* TRY IT
When the line with "64: (584, 506)" appears below, start repeating lines exactly, and keep going through the line with "70: (711, 334)"; add nothing outside that span.

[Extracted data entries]
━━━━
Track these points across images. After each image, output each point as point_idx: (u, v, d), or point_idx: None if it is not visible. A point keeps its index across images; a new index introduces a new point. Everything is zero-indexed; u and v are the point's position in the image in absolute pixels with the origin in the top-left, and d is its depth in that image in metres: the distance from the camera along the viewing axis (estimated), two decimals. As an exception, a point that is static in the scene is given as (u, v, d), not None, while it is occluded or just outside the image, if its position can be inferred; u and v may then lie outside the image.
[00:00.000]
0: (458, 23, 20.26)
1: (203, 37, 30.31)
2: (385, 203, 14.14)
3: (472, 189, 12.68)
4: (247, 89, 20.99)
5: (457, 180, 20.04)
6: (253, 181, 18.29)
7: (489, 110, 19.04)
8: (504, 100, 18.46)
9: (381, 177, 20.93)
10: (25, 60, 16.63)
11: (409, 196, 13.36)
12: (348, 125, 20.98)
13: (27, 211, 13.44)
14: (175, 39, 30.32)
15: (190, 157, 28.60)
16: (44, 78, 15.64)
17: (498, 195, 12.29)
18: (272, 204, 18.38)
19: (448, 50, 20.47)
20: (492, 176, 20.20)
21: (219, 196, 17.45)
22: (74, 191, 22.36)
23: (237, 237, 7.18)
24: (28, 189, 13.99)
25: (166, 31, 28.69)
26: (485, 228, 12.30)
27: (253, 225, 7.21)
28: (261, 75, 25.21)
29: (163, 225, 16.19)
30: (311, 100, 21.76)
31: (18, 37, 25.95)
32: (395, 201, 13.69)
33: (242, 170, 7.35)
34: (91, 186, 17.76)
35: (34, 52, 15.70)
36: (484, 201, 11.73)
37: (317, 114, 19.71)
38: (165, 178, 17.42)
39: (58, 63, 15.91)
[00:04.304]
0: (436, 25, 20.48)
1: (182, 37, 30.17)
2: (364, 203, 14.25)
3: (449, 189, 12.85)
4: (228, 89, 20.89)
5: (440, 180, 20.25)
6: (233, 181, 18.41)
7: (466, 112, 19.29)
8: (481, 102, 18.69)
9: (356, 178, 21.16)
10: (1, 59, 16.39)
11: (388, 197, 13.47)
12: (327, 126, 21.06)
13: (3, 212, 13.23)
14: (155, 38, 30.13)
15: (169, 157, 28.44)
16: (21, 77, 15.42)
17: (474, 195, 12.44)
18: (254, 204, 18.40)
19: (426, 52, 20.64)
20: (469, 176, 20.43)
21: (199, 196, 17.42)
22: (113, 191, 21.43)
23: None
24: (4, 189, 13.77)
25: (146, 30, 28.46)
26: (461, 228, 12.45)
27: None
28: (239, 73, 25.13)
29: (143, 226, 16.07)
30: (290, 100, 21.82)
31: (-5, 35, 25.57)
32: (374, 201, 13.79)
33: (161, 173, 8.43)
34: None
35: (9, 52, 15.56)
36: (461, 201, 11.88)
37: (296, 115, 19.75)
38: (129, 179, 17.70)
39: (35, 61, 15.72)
━━━━
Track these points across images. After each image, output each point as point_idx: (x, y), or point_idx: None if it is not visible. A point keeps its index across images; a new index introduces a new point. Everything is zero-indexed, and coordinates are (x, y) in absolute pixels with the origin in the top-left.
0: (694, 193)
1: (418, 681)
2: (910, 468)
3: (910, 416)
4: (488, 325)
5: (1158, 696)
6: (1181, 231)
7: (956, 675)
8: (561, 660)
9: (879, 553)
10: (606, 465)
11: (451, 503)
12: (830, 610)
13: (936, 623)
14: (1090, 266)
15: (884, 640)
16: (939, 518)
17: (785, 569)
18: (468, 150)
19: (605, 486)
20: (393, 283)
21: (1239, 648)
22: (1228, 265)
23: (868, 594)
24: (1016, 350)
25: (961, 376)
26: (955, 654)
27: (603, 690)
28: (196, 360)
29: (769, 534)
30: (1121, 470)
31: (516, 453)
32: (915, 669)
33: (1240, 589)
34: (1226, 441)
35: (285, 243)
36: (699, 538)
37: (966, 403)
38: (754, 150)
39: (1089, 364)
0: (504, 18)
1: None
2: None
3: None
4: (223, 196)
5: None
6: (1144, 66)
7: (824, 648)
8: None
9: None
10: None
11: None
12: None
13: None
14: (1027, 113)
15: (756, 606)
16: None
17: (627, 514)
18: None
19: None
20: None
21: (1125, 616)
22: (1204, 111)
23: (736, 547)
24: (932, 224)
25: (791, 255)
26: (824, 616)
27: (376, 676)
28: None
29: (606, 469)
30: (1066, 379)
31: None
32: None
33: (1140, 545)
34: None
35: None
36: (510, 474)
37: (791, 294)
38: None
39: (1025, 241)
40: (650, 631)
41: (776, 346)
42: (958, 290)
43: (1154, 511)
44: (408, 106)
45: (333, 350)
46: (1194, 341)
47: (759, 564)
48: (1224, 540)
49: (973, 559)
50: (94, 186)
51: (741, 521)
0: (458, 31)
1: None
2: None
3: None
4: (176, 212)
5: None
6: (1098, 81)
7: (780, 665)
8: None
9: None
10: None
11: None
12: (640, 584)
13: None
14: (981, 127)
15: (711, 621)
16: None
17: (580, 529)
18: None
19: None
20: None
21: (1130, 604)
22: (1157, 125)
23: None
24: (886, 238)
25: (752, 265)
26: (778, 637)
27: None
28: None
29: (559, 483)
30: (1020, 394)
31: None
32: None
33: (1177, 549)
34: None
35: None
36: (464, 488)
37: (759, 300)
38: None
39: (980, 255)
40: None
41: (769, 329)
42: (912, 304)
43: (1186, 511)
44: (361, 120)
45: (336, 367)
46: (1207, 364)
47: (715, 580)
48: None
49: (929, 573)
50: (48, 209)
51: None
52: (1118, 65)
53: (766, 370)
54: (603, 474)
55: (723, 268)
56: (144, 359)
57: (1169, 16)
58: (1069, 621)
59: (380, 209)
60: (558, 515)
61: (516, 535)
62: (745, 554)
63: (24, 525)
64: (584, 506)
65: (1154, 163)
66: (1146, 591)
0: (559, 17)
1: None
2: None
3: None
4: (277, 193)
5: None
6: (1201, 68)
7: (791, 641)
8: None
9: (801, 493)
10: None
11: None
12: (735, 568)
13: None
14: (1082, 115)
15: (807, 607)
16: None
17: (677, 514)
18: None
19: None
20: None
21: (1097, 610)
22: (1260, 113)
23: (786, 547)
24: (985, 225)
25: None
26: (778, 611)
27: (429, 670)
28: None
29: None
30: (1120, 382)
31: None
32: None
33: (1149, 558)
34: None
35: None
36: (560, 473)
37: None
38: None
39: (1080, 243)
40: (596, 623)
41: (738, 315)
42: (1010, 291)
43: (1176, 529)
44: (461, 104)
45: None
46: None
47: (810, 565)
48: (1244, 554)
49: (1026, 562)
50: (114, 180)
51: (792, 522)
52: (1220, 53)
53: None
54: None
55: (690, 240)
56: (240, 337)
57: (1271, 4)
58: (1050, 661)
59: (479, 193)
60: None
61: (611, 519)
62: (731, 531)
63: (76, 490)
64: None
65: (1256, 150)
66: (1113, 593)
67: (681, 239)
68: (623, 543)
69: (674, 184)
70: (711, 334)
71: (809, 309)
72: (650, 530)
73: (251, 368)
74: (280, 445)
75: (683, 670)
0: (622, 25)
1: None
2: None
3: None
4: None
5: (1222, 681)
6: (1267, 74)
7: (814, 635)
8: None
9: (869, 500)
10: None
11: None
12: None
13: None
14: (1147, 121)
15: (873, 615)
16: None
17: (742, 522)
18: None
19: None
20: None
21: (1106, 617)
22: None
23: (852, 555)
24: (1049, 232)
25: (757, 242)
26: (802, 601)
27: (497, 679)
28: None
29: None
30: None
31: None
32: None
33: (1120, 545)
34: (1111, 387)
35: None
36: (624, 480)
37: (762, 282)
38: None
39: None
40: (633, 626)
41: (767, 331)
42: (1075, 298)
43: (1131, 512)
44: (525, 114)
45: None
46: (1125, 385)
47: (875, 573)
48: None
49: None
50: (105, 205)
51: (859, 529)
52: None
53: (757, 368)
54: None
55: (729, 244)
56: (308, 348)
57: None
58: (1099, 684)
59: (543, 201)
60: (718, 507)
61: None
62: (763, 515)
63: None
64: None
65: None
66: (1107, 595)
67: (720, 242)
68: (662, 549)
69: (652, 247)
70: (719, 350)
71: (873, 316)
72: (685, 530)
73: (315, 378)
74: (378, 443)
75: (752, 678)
━━━━
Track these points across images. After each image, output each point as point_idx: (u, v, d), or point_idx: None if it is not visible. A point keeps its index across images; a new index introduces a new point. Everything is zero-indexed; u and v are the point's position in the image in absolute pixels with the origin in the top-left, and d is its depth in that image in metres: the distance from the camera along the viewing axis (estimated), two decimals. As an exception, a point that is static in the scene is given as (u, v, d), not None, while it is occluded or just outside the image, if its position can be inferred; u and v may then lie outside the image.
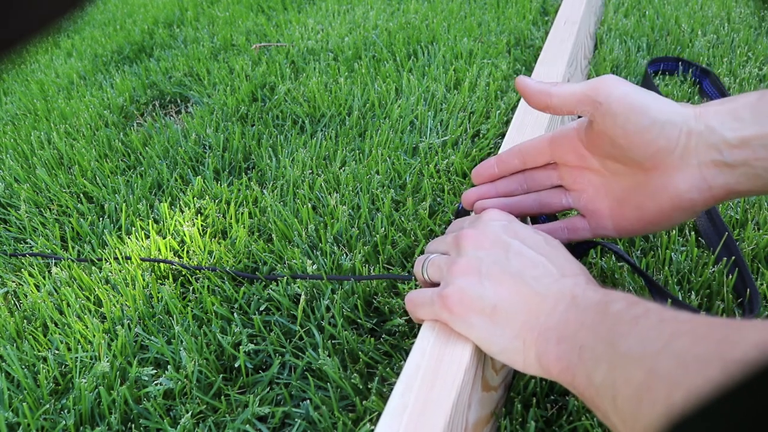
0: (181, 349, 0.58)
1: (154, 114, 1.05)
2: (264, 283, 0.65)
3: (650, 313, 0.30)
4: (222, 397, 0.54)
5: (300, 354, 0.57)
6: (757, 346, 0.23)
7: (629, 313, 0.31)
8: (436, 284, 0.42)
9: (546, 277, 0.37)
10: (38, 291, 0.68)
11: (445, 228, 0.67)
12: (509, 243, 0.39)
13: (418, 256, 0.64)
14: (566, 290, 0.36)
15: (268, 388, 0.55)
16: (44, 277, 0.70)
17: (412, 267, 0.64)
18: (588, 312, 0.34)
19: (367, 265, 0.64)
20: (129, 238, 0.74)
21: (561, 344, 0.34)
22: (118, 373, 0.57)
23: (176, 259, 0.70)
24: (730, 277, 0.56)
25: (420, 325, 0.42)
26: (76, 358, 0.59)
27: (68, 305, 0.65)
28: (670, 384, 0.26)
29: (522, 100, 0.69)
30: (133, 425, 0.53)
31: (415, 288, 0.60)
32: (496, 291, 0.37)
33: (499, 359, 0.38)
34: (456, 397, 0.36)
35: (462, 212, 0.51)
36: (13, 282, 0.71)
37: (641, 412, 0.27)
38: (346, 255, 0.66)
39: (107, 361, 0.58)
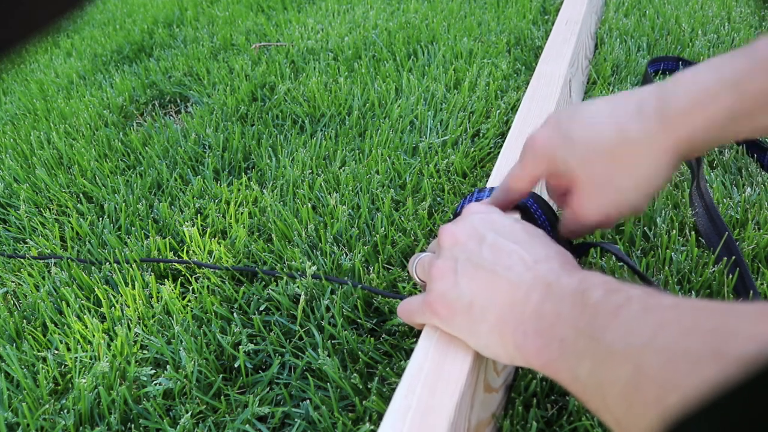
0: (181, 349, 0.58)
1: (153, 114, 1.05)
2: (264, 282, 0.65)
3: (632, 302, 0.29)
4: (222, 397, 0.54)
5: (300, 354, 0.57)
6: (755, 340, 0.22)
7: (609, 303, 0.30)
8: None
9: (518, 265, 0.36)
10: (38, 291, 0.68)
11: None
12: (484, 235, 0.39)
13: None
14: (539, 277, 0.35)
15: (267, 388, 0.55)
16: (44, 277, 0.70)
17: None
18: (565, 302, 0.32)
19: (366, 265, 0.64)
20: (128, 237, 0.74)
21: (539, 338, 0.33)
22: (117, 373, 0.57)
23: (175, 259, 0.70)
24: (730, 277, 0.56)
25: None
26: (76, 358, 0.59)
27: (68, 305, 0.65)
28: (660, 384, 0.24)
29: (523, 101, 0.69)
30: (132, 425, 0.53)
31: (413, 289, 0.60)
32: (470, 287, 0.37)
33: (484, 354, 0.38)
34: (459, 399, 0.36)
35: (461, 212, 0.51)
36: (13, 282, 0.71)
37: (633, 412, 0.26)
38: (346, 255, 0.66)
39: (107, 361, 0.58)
━━━━
* ANSWER TO THE EXERCISE
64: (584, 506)
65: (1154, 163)
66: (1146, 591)
0: (559, 17)
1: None
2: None
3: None
4: (277, 193)
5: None
6: (1201, 68)
7: (791, 641)
8: None
9: (801, 493)
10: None
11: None
12: (735, 568)
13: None
14: (1082, 115)
15: (807, 607)
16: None
17: (677, 514)
18: None
19: None
20: None
21: (1097, 610)
22: (1260, 113)
23: (786, 547)
24: (985, 225)
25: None
26: (778, 611)
27: (429, 670)
28: None
29: None
30: (1120, 382)
31: None
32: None
33: (1149, 558)
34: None
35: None
36: (560, 473)
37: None
38: None
39: (1080, 243)
40: (596, 623)
41: (738, 315)
42: (1010, 291)
43: (1176, 529)
44: (461, 104)
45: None
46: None
47: (810, 565)
48: (1244, 554)
49: (1026, 562)
50: (114, 180)
51: (792, 522)
52: (1220, 53)
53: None
54: None
55: (690, 240)
56: (240, 337)
57: (1271, 4)
58: (1050, 661)
59: (479, 193)
60: None
61: (611, 519)
62: (731, 531)
63: (76, 490)
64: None
65: (1256, 150)
66: (1113, 593)
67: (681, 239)
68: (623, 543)
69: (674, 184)
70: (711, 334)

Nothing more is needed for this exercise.